■ **YOUR OBJECTIVE**:
Make an exact copy of the records below, leaving every image out.

Stored data entries:
>>>

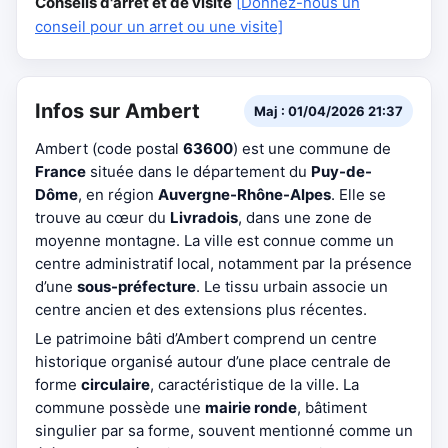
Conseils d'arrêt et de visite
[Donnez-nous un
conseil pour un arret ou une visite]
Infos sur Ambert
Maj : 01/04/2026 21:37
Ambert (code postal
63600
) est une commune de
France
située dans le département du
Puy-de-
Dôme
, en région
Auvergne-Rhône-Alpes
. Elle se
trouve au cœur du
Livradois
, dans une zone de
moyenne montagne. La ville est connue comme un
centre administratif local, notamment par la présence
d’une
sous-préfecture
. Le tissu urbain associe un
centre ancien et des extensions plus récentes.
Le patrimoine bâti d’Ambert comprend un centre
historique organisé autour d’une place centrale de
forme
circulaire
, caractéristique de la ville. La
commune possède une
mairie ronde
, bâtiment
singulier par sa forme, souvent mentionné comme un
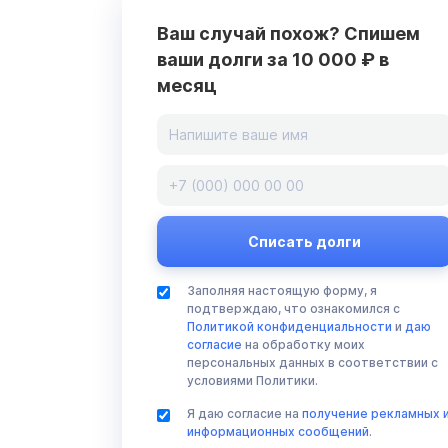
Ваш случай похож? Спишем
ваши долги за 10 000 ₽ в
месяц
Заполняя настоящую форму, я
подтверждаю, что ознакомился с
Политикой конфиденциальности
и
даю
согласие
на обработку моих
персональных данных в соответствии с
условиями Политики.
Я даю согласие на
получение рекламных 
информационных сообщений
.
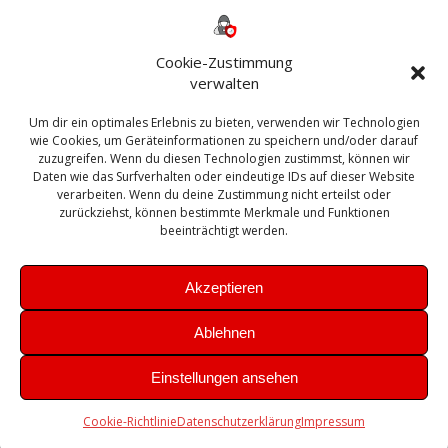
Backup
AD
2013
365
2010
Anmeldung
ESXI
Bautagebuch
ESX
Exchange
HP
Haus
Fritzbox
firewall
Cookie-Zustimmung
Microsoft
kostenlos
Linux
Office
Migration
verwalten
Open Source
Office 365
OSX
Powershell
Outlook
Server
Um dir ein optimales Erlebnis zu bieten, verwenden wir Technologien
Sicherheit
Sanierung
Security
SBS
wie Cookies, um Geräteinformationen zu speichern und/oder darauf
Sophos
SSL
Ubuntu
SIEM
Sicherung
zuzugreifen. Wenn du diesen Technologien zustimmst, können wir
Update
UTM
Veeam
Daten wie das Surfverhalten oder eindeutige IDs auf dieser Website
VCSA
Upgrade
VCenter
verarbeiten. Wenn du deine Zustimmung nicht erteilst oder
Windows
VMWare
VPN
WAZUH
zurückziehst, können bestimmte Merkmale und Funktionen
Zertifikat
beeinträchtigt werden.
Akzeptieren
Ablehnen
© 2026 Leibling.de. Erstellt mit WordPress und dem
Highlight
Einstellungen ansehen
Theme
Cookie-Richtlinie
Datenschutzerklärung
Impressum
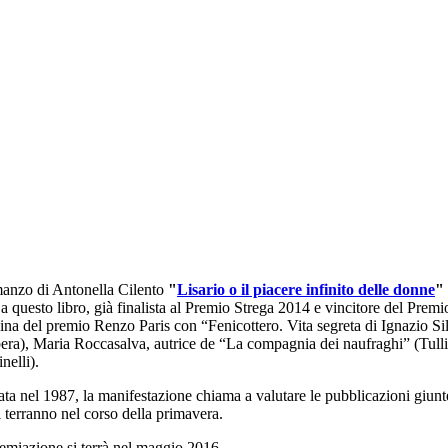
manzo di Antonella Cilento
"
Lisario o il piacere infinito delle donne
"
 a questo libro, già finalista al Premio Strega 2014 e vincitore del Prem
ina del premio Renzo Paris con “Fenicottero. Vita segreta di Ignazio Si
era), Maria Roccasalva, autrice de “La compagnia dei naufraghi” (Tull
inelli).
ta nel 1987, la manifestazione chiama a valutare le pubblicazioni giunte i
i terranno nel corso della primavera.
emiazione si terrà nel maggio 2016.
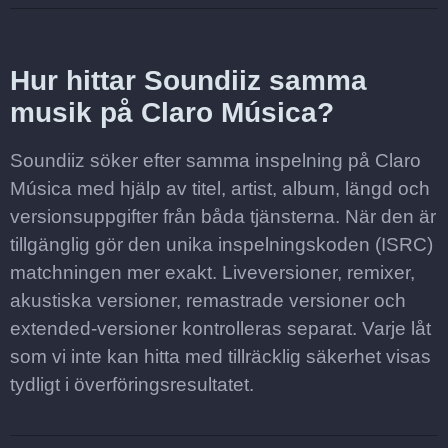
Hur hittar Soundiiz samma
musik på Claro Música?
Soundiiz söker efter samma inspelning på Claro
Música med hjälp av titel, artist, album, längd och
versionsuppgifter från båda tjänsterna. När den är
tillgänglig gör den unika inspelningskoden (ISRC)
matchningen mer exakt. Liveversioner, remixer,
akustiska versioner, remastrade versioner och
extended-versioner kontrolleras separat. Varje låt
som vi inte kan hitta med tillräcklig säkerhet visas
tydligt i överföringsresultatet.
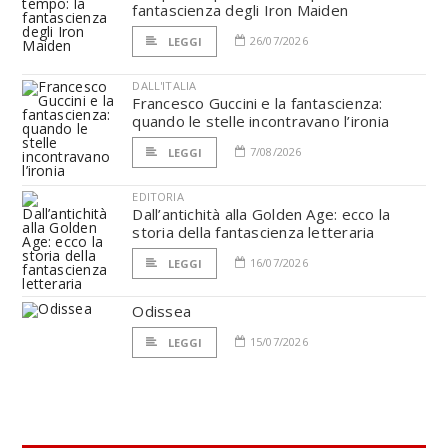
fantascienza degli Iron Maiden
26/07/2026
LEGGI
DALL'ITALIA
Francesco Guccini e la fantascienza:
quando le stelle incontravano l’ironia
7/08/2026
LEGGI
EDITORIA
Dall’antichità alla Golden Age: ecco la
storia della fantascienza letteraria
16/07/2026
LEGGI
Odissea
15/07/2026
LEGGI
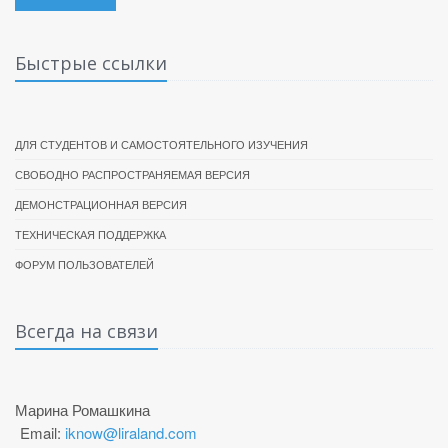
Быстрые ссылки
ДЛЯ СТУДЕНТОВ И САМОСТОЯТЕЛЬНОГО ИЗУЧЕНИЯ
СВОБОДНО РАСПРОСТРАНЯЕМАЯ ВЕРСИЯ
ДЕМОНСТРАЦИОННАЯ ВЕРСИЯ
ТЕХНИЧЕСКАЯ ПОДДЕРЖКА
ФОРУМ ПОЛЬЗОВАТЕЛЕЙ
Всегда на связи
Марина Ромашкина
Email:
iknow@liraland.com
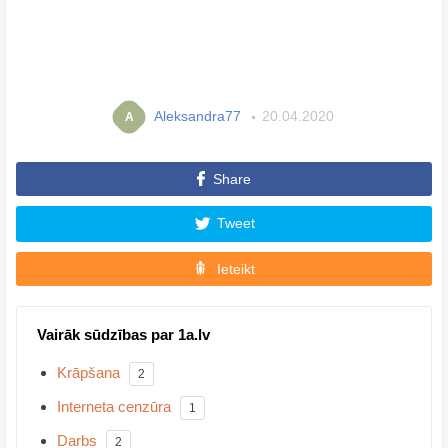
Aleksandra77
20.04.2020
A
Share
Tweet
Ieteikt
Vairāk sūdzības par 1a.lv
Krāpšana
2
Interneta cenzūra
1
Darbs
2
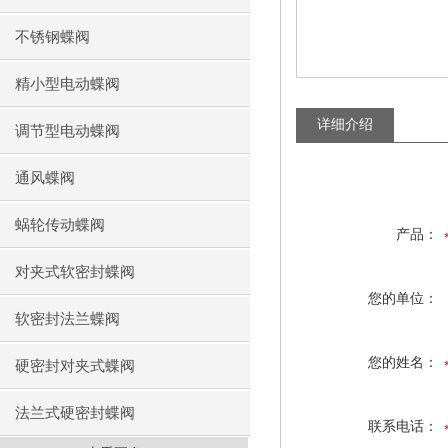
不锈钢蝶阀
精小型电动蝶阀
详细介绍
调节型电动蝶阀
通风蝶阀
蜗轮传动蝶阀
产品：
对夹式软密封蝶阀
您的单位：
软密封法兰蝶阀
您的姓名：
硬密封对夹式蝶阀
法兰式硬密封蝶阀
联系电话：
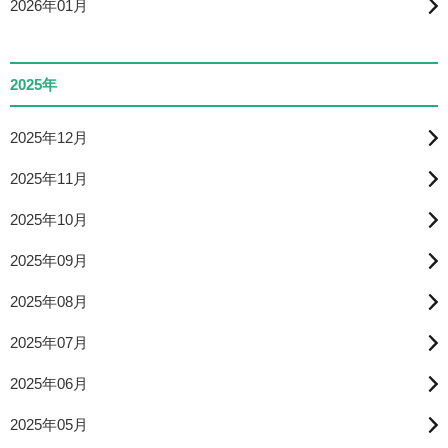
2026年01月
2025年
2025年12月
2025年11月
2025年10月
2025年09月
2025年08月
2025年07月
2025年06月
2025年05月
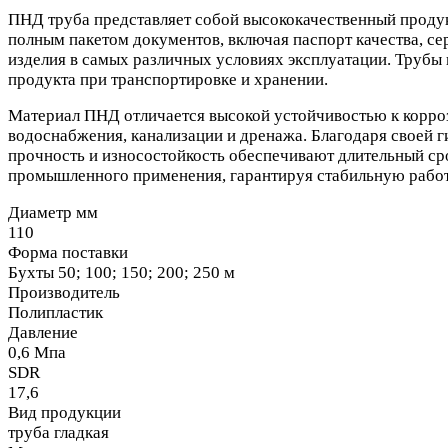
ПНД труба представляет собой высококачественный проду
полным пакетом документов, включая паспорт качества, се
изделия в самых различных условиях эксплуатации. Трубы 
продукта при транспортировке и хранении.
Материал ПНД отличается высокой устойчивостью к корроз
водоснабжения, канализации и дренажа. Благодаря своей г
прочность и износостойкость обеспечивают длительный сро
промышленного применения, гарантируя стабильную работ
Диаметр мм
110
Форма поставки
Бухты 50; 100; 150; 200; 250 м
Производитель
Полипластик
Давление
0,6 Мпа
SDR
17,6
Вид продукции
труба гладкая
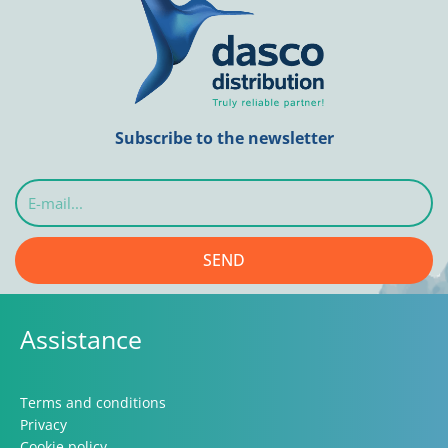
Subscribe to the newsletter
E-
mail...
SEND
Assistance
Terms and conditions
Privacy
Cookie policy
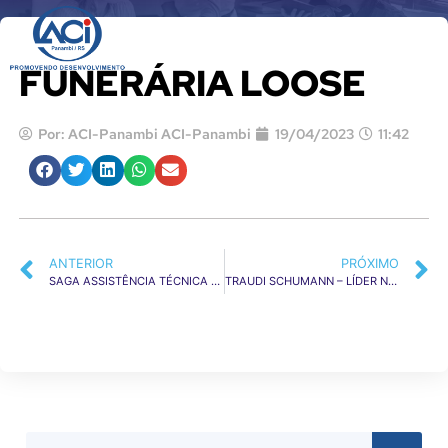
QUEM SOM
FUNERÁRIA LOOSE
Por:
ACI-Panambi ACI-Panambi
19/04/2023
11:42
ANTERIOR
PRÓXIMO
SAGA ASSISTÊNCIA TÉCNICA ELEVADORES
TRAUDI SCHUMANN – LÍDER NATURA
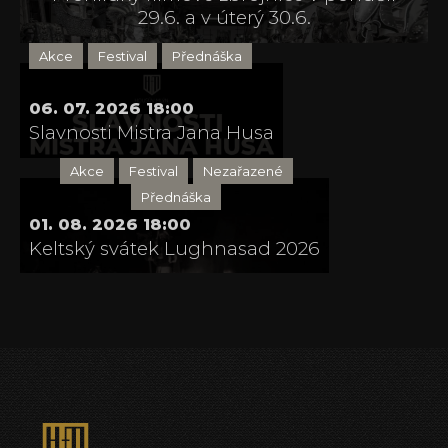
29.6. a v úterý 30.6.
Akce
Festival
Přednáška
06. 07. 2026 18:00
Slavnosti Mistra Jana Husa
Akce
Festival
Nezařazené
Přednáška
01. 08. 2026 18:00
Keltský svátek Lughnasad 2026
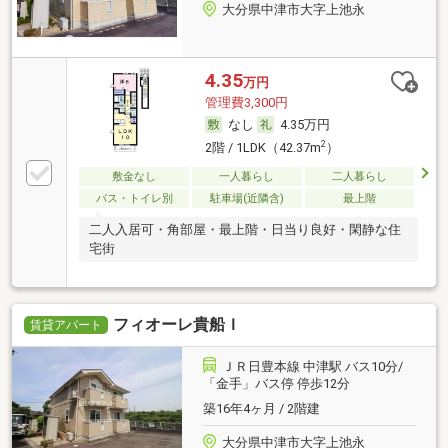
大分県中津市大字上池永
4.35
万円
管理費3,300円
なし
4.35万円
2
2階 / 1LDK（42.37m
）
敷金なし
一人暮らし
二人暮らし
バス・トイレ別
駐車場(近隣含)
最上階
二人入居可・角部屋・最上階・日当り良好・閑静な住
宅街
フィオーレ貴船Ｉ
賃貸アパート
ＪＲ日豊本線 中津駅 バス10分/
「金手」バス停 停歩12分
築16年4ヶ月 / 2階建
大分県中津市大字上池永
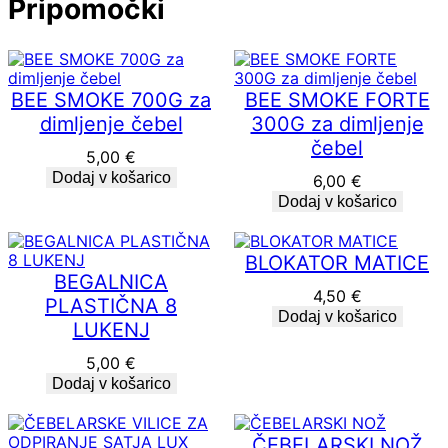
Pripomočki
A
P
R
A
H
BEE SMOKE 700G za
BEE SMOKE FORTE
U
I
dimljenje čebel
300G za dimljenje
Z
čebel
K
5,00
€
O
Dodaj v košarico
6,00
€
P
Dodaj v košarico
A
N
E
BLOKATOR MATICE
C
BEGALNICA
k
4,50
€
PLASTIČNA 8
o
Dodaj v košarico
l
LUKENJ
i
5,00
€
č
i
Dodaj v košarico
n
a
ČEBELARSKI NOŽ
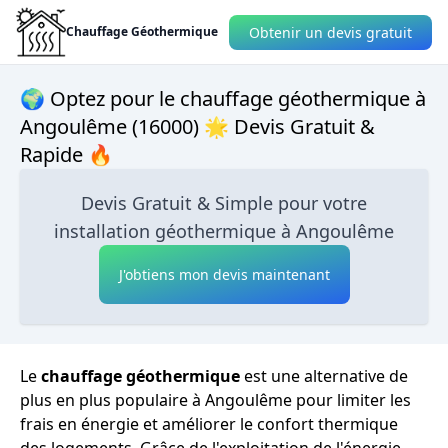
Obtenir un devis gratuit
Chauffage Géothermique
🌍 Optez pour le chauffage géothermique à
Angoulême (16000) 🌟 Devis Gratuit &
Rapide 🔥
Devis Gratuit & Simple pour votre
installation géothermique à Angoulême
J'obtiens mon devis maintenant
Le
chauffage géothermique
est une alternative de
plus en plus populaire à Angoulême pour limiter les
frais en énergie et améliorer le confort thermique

<<<

■ **WRITTEN SOLUTION**:
Conseils d'arrêt et de visite
[Donnez-nous un
conseil pour un arret ou une visite]
Infos sur Ambert
Maj : 01/04/2026 21:37
Ambert (code postal
63600
) est une commune de
France
située dans le département du
Puy-de-
Dôme
, en région
Auvergne-Rhône-Alpes
. Elle se
trouve au cœur du
Livradois
, dans une zone de
moyenne montagne. La ville est connue comme un
centre administratif local, notamment par la présence
d’une
sous-préfecture
. Le tissu urbain associe un
centre ancien et des extensions plus récentes.
Le patrimoine bâti d’Ambert comprend un centre
historique organisé autour d’une place centrale de
forme
circulaire
, caractéristique de la ville. La
commune possède une
mairie ronde
, bâtiment
singulier par sa forme, souvent mentionné comme un
Ваш случай похож? Спишем
ваши долги за 10 000 ₽ в
месяц
Заполняя настоящую форму, я
подтверждаю, что ознакомился с
Политикой конфиденциальности
и
даю
согласие
на обработку моих
персональных данных в соответствии с
условиями Политики.
Я даю согласие на
получение рекламных 
информационных сообщений
.
Backup
AD
2013
365
2010
Anmeldung
ESXI
Bautagebuch
ESX
Exchange
HP
Haus
Fritzbox
firewall
Cookie-Zustimmung
Microsoft
kostenlos
Linux
Office
Migration
verwalten
Open Source
Office 365
OSX
Powershell
Outlook
Server
Um dir ein optimales Erlebnis zu bieten, verwenden wir Technologien
Sicherheit
Sanierung
Security
SBS
wie Cookies, um Geräteinformationen zu speichern und/oder darauf
Sophos
SSL
Ubuntu
SIEM
Sicherung
zuzugreifen. Wenn du diesen Technologien zustimmst, können wir
Update
UTM
Veeam
Daten wie das Surfverhalten oder eindeutige IDs auf dieser Website
VCSA
Upgrade
VCenter
verarbeiten. Wenn du deine Zustimmung nicht erteilst oder
Windows
VMWare
VPN
WAZUH
zurückziehst, können bestimmte Merkmale und Funktionen
Zertifikat
beeinträchtigt werden.
Akzeptieren
Ablehnen
© 2026 Leibling.de. Erstellt mit WordPress und dem
Highlight
Einstellungen ansehen
Theme
Cookie-Richtlinie
Datenschutzerklärung
Impressum
manzo di Antonella Cilento
"
Lisario o il piacere infinito delle donne
"
 a questo libro, già finalista al Premio Strega 2014 e vincitore del Prem
ina del premio Renzo Paris con “Fenicottero. Vita segreta di Ignazio Si
era), Maria Roccasalva, autrice de “La compagnia dei naufraghi” (Tull
inelli).
ta nel 1987, la manifestazione chiama a valutare le pubblicazioni giunte i
i terranno nel corso della primavera.
emiazione si terrà nel maggio 2016.
Hur hittar Soundiiz samma
musik på Claro Música?
Soundiiz söker efter samma inspelning på Claro
Música med hjälp av titel, artist, album, längd och
versionsuppgifter från båda tjänsterna. När den är
tillgänglig gör den unika inspelningskoden (ISRC)
matchningen mer exakt. Liveversioner, remixer,
akustiska versioner, remastrade versioner och
extended-versioner kontrolleras separat. Varje låt
som vi inte kan hitta med tillräcklig säkerhet visas
tydligt i överföringsresultatet.
fantascienza degli Iron Maiden
26/07/2026
LEGGI
DALL'ITALIA
Francesco Guccini e la fantascienza:
quando le stelle incontravano l’ironia
7/08/2026
LEGGI
EDITORIA
Dall’antichità alla Golden Age: ecco la
storia della fantascienza letteraria
16/07/2026
LEGGI
Odissea
15/07/2026
LEGGI
Быстрые ссылки
ДЛЯ СТУДЕНТОВ И САМОСТОЯТЕЛЬНОГО ИЗУЧЕНИЯ
СВОБОДНО РАСПРОСТРАНЯЕМАЯ ВЕРСИЯ
ДЕМОНСТРАЦИОННАЯ ВЕРСИЯ
ТЕХНИЧЕСКАЯ ПОДДЕРЖКА
ФОРУМ ПОЛЬЗОВАТЕЛЕЙ
Всегда на связи
Марина Ромашкина
Email:
iknow@liraland.com
Aleksandra77
20.04.2020
A
Share
Tweet
Ieteikt
Vairāk sūdzības par 1a.lv
Krāpšana
2
Interneta cenzūra
1
Darbs
2
不锈钢蝶阀
精小型电动蝶阀
详细介绍
调节型电动蝶阀
通风蝶阀
蜗轮传动蝶阀
产品：
对夹式软密封蝶阀
您的单位：
软密封法兰蝶阀
您的姓名：
硬密封对夹式蝶阀
法兰式硬密封蝶阀
联系电话：
2026年01月
2025年
2025年12月
2025年11月
2025年10月
2025年09月
2025年08月
2025年07月
2025年06月
2025年05月
ПНД труба представляет собой высококачественный проду
полным пакетом документов, включая паспорт качества, се
изделия в самых различных условиях эксплуатации. Трубы 
продукта при транспортировке и хранении.
Материал ПНД отличается высокой устойчивостью к корроз
водоснабжения, канализации и дренажа. Благодаря своей г
прочность и износостойкость обеспечивают длительный сро
промышленного применения, гарантируя стабильную работ
Диаметр мм
110
Форма поставки
Бухты 50; 100; 150; 200; 250 м
Производитель
Полипластик
Давление
0,6 Мпа
SDR
17,6
Вид продукции
труба гладкая
Subscribe to the newsletter
E-
mail...
SEND
Assistance
Terms and conditions
Privacy
Cookie policy
QUEM SOM
FUNERÁRIA LOOSE
Por:
ACI-Panambi ACI-Panambi
19/04/2023
11:42
ANTERIOR
PRÓXIMO
SAGA ASSISTÊNCIA TÉCNICA ELEVADORES
TRAUDI SCHUMANN – LÍDER NATURA
29.6. a v úterý 30.6.
Akce
Festival
Přednáška
06. 07. 2026 18:00
Slavnosti Mistra Jana Husa
Akce
Festival
Nezařazené
Přednáška
01. 08. 2026 18:00
Keltský svátek Lughnasad 2026
大分県中津市大字上池永
4.35
万円
管理費3,300円
なし
4.35万円
2
2階 / 1LDK（42.37m
）
敷金なし
一人暮らし
二人暮らし
バス・トイレ別
駐車場(近隣含)
最上階
二人入居可・角部屋・最上階・日当り良好・閑静な住
宅街
フィオーレ貴船Ｉ
賃貸アパート
ＪＲ日豊本線 中津駅 バス10分/
「金手」バス停 停歩12分
築16年4ヶ月 / 2階建
大分県中津市大字上池永
Pripomočki
A
P
R
A
H
BEE SMOKE 700G za
BEE SMOKE FORTE
U
I
dimljenje čebel
300G za dimljenje
Z
čebel
K
5,00
€
O
Dodaj v košarico
6,00
€
P
Dodaj v košarico
A
N
E
BLOKATOR MATICE
C
BEGALNICA
k
4,50
€
PLASTIČNA 8
o
Dodaj v košarico
l
LUKENJ
i
5,00
€
č
i
Dodaj v košarico
n
a
ČEBELARSKI NOŽ
Obtenir un devis gratuit
Chauffage Géothermique
🌍 Optez pour le chauffage géothermique à
Angoulême (16000) 🌟 Devis Gratuit &
Rapide 🔥
Devis Gratuit & Simple pour votre
installation géothermique à Angoulême
J'obtiens mon devis maintenant
Le
chauffage géothermique
est une alternative de
plus en plus populaire à Angoulême pour limiter les
frais en énergie et améliorer le confort thermique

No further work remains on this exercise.